Sorry about the late reply! I think what you’re experiencing might be whats often referred to as the “catastrophic forgetting problem”. As your model is learning about the new entity type, it’s “forgetting” what it has previously learned. In your example, this is pretty significant – but it might be because you’ve trained a completely new entity, so the only data the model is updating on is examples labelled TECH
and none of the other entity types. Because the model is never “reminded” about the other types, it overfits on the new data.
This blog post we’ve published has some more background on this, including strategies to prevent it. One approach is to mix in examples that the model previously got right and train on both those examples and the new examples.
This is pretty easy to do in Prodigy – after collecting annotations for your new TECH
entity, run the model on the same input text, and annotate the other labels. You can add all annotations to the same dataset, and then train your model with those examples.
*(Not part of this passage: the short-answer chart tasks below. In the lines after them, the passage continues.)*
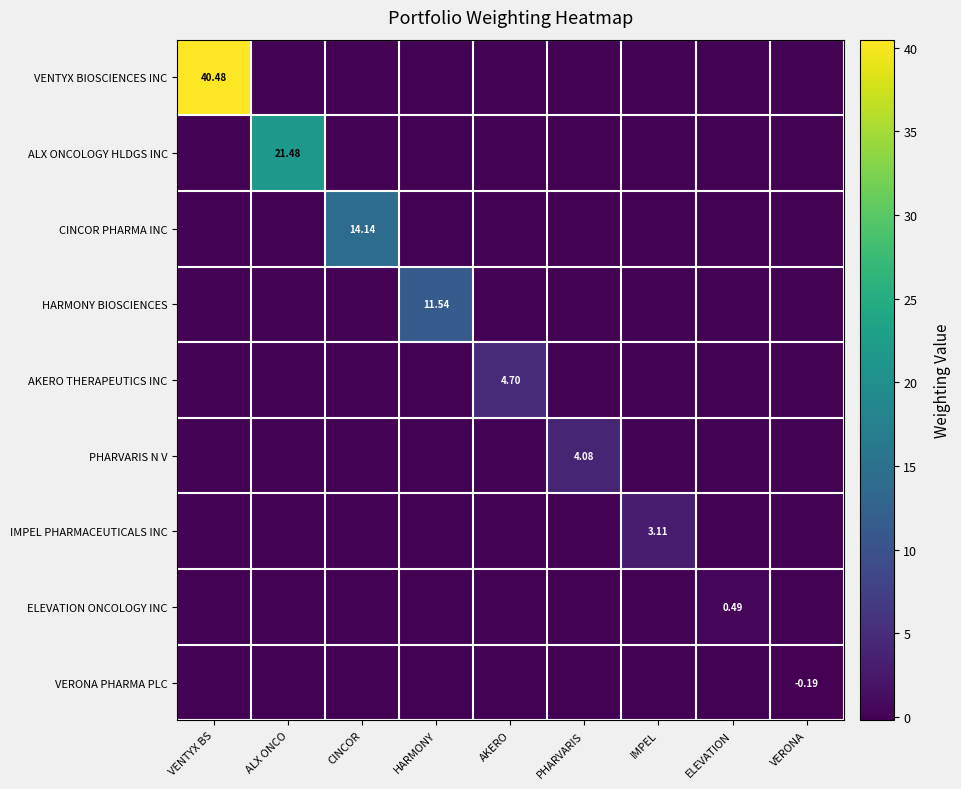

At which label is PHARVARIS N V closest to 2?

VENTYX BS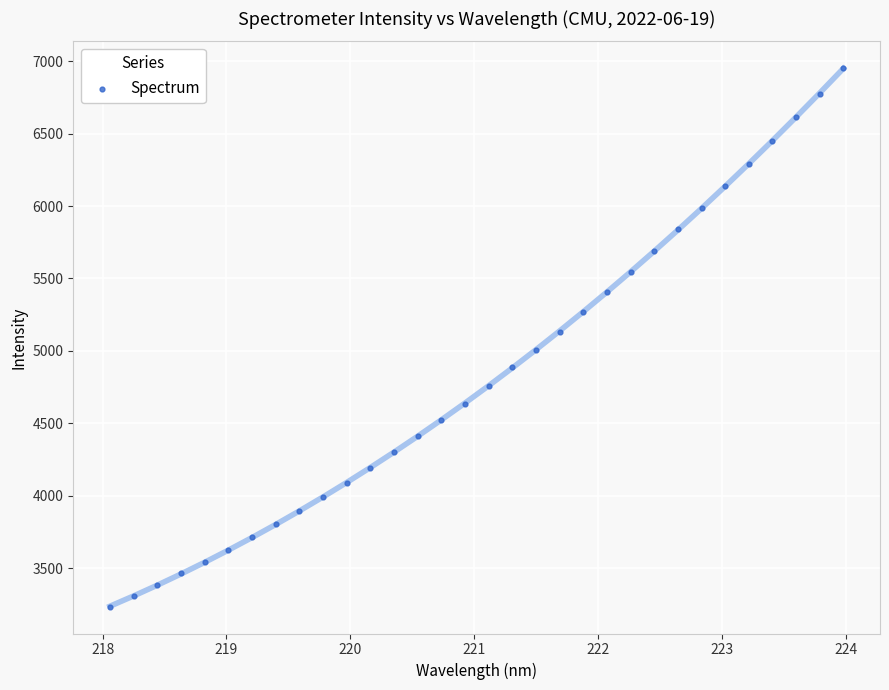

What is the range of Y values (max minus min)?

3718.0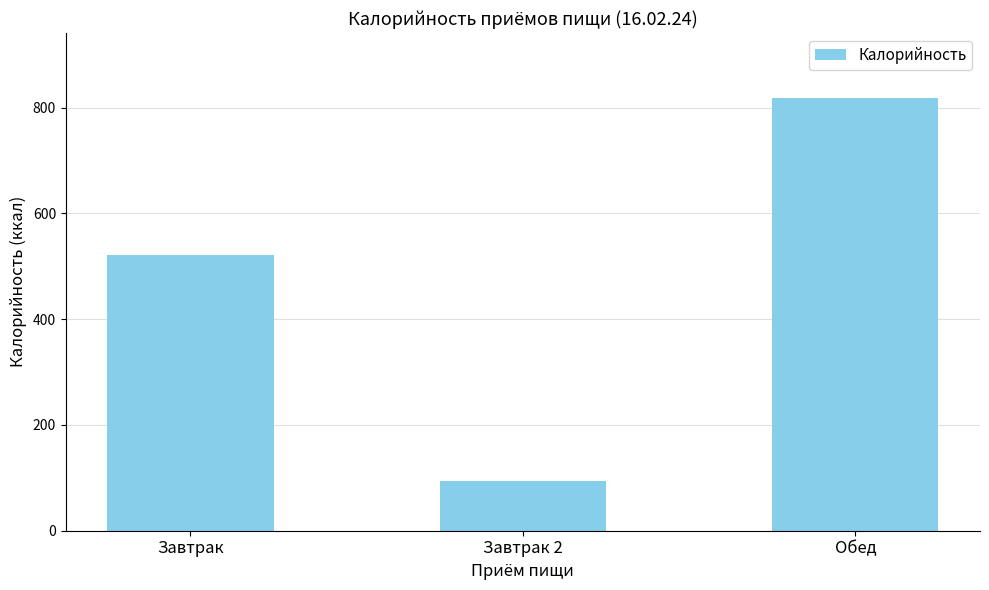

List the labels in order of value, smallest first.

Завтрак 2, Завтрак, Обед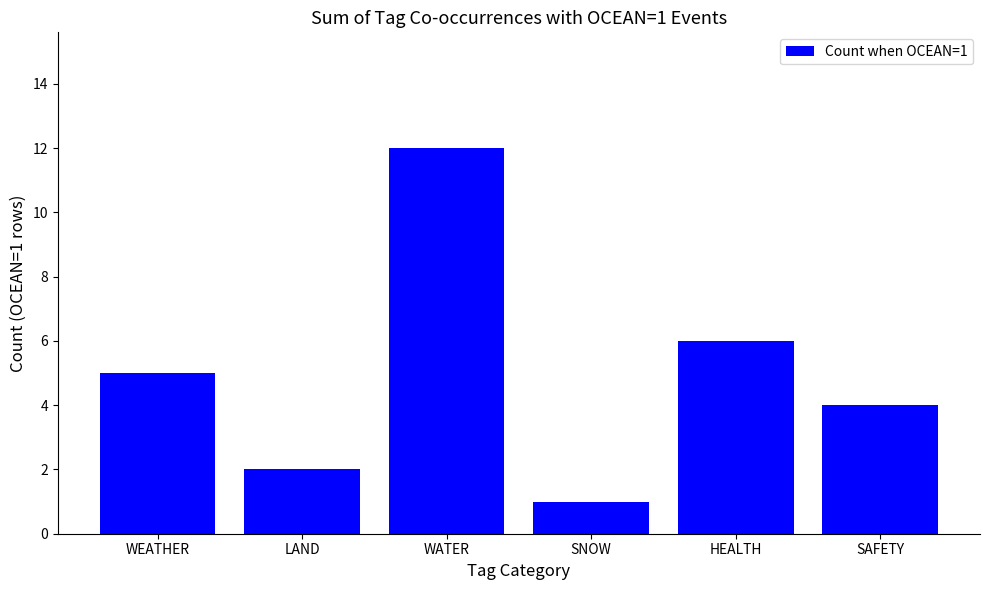

What is the average value?

5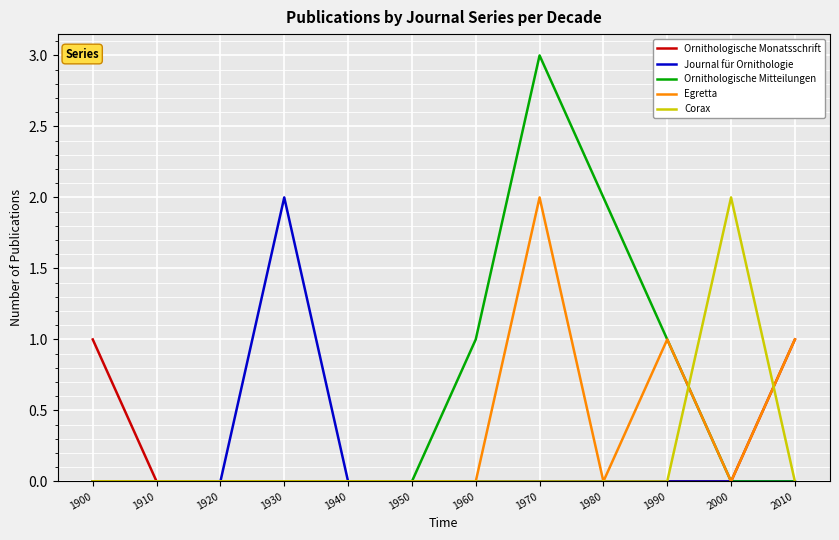

Which label corresponds to the largest value in the chart?

1970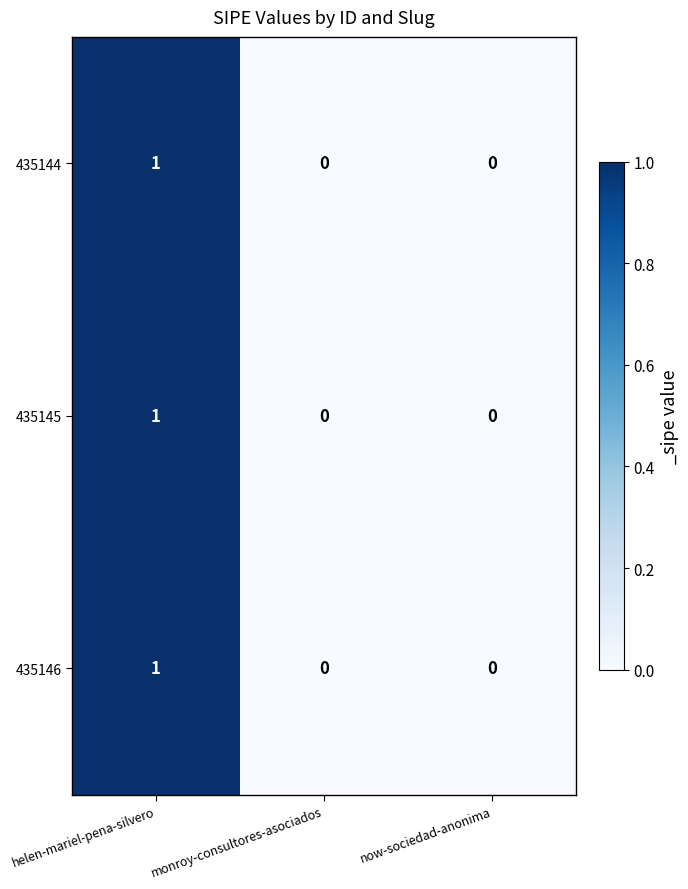

True or false: 435146 has a value of 1 at helen-mariel-pena-silvero.

True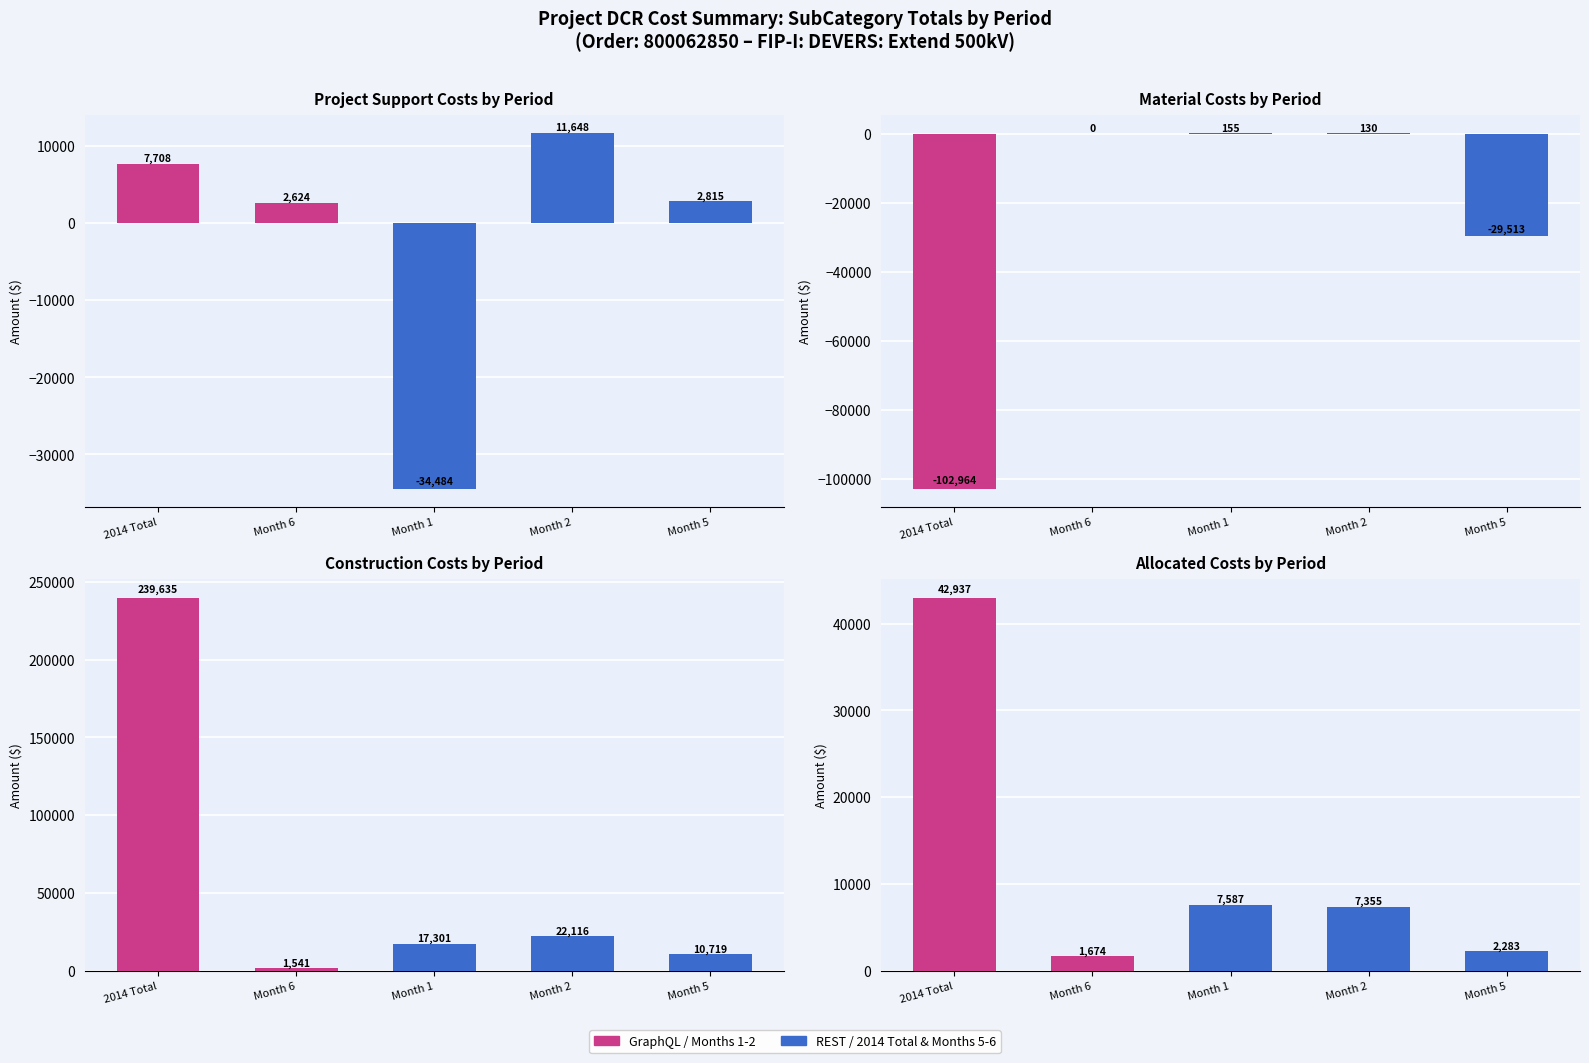

Read the 1. Project Support value at Month 2.

11648.2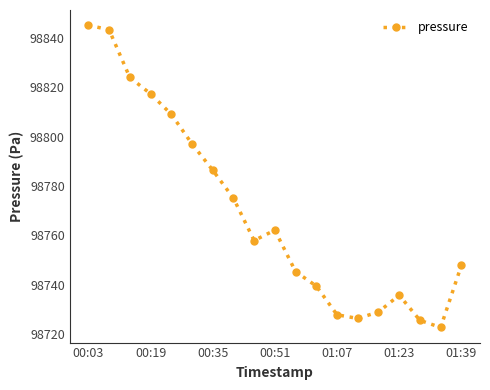

What is the greatest value displayed?

98845.2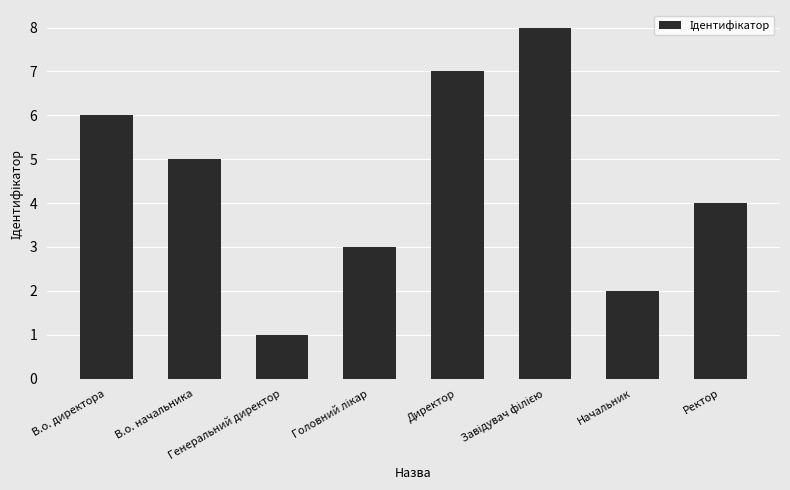

Count the number of categories in the chart.

8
Make sure to always use input data that’s similar to what the model have to process at runtime. This might also give you a little boost in accuracy over the standard English model, because you’re also improving the existing entity types on your specific data.
Alternatively, you can also generate those examples yourself, by running spaCy over a bunch of text and selecting the entities you care about the most. (See the PRODIGY_README.html
for details on the JSONL format – all you need to do is convert the entity annotations to this format and then import them to your dataset using the db-in
command.)